§ **PROBLEM STATEMENT**
Recast the entries from the first line up to and including the line with "the story: story -> clear" as a numbered list, leaving out any blank lines.

Entries from a collection:
::::
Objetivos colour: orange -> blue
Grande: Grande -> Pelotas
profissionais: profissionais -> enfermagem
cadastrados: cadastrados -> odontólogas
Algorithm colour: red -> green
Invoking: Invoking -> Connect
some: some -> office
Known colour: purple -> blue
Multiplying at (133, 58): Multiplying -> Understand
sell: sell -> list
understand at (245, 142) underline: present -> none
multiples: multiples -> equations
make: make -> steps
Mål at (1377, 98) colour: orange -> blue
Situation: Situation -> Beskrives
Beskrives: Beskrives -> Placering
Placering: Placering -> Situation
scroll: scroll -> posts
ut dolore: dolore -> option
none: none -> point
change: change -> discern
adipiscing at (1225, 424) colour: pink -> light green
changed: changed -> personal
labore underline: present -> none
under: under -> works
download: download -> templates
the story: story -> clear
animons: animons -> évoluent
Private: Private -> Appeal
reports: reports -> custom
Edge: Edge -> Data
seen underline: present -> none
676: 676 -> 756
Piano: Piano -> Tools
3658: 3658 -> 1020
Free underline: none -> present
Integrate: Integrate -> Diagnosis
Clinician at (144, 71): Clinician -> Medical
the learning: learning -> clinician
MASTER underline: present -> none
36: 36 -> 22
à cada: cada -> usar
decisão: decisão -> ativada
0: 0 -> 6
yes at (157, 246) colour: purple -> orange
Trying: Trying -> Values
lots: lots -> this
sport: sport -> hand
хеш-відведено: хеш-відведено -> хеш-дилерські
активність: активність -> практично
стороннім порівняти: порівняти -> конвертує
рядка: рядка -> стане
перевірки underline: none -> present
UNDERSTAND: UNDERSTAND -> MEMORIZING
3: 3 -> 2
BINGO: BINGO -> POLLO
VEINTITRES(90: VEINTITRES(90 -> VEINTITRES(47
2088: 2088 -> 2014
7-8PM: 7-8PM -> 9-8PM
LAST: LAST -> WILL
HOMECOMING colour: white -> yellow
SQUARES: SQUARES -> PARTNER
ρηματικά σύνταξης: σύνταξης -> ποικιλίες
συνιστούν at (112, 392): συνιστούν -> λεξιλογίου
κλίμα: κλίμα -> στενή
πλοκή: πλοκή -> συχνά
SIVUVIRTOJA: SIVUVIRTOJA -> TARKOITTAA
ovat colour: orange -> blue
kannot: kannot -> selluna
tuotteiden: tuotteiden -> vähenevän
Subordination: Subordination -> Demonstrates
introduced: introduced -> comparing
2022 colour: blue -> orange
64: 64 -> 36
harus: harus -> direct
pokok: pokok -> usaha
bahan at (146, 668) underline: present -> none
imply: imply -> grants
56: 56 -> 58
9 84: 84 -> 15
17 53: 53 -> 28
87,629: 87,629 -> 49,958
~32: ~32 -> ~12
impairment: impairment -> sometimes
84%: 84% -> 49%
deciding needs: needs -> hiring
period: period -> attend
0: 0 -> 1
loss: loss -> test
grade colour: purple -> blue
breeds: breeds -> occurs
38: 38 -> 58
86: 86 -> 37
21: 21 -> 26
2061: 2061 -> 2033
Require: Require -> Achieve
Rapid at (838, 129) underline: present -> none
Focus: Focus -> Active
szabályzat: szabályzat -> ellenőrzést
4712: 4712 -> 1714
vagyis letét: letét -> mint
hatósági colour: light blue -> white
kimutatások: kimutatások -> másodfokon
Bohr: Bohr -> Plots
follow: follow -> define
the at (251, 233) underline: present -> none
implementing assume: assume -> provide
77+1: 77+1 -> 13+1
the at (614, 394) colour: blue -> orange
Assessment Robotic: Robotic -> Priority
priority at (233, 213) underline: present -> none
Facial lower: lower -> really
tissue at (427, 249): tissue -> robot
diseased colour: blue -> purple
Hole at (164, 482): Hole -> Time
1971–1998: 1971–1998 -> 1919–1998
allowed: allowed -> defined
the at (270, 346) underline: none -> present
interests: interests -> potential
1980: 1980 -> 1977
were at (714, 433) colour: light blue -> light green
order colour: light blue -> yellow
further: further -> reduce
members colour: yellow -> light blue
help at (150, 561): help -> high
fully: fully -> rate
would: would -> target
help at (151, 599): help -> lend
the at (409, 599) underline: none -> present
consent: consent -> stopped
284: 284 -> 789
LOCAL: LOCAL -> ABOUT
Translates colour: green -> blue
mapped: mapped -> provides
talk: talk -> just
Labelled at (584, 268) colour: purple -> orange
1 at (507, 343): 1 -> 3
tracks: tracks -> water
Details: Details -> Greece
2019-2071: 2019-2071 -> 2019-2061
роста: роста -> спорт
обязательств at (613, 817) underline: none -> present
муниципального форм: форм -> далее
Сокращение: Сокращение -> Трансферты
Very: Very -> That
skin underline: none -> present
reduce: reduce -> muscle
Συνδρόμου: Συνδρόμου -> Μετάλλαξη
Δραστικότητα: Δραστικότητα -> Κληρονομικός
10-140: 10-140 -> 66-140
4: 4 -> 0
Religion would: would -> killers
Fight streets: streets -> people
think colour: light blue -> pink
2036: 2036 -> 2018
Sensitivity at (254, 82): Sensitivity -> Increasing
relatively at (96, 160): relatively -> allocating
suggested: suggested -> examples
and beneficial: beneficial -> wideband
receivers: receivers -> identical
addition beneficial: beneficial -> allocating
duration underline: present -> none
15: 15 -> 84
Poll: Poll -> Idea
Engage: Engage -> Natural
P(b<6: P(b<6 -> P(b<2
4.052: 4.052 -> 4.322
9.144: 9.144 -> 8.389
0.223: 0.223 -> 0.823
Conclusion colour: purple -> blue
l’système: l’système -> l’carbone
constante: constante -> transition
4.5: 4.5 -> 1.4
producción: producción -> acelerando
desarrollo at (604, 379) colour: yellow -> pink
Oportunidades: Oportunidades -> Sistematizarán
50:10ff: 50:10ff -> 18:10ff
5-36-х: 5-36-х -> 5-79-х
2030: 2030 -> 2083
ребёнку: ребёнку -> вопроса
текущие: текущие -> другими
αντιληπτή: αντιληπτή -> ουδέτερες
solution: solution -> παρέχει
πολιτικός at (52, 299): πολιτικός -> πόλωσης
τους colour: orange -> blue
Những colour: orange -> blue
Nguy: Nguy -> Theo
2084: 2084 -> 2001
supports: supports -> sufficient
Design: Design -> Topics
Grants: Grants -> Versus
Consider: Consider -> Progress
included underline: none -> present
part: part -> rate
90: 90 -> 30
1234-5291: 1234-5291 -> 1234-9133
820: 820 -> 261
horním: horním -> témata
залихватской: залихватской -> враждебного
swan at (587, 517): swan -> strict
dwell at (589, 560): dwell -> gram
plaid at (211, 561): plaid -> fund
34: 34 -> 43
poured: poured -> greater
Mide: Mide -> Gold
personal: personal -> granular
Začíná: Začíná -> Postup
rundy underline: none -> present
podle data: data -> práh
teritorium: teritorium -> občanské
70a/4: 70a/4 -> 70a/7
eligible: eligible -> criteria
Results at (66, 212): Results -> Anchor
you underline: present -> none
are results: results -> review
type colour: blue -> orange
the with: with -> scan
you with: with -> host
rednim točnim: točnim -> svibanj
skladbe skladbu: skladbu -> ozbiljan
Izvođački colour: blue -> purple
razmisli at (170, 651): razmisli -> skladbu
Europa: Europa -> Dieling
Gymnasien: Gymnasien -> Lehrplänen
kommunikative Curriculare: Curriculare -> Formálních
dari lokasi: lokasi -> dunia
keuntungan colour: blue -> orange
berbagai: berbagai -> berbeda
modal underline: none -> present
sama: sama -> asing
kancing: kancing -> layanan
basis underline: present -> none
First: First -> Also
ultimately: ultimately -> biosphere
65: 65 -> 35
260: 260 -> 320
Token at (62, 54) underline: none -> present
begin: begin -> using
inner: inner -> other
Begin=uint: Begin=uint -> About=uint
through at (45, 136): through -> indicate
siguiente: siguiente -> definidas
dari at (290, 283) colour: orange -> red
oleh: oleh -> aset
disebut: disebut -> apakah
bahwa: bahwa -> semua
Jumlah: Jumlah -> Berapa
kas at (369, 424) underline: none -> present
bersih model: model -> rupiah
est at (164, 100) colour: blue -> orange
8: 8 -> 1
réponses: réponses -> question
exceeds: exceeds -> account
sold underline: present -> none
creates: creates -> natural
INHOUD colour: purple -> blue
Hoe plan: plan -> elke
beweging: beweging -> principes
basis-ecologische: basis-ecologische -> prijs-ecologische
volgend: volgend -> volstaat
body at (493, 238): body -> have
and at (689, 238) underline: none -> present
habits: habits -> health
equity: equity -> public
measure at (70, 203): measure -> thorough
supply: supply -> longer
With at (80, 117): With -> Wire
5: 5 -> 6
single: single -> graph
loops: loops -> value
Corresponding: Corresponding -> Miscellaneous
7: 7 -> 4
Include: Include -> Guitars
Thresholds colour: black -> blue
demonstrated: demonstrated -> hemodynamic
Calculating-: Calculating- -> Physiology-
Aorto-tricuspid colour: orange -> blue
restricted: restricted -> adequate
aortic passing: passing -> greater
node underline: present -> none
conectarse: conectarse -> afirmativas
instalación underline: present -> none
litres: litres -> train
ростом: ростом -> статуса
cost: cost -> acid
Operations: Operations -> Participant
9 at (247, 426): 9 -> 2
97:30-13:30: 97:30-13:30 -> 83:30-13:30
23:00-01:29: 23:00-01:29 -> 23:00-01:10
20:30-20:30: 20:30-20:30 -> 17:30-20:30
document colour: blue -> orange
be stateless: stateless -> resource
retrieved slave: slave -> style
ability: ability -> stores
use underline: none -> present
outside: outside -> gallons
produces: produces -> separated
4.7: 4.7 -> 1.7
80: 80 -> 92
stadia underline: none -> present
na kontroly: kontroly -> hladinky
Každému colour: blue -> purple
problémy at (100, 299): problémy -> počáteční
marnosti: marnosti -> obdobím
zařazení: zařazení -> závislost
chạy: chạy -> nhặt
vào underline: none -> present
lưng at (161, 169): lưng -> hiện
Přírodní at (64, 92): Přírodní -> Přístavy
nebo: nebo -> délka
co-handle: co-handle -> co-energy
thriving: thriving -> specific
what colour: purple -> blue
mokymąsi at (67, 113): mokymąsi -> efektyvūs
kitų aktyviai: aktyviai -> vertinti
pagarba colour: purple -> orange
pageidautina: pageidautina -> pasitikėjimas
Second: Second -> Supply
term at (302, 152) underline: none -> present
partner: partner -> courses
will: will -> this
::::
§ **WRITTEN ANSWER**
1. Objetivos colour: orange -> blue
2. Grande: Grande -> Pelotas
3. profissionais: profissionais -> enfermagem
4. cadastrados: cadastrados -> odontólogas
5. Algorithm colour: red -> green
6. Invoking: Invoking -> Connect
7. some: some -> office
8. Known colour: purple -> blue
9. Multiplying at (133, 58): Multiplying -> Understand
10. sell: sell -> list
11. understand at (245, 142) underline: present -> none
12. multiples: multiples -> equations
13. make: make -> steps
14. Mål at (1377, 98) colour: orange -> blue
15. Situation: Situation -> Beskrives
16. Beskrives: Beskrives -> Placering
17. Placering: Placering -> Situation
18. scroll: scroll -> posts
19. ut dolore: dolore -> option
20. none: none -> point
21. change: change -> discern
22. adipiscing at (1225, 424) colour: pink -> light green
23. changed: changed -> personal
24. labore underline: present -> none
25. under: under -> works
26. download: download -> templates
27. the story: story -> clear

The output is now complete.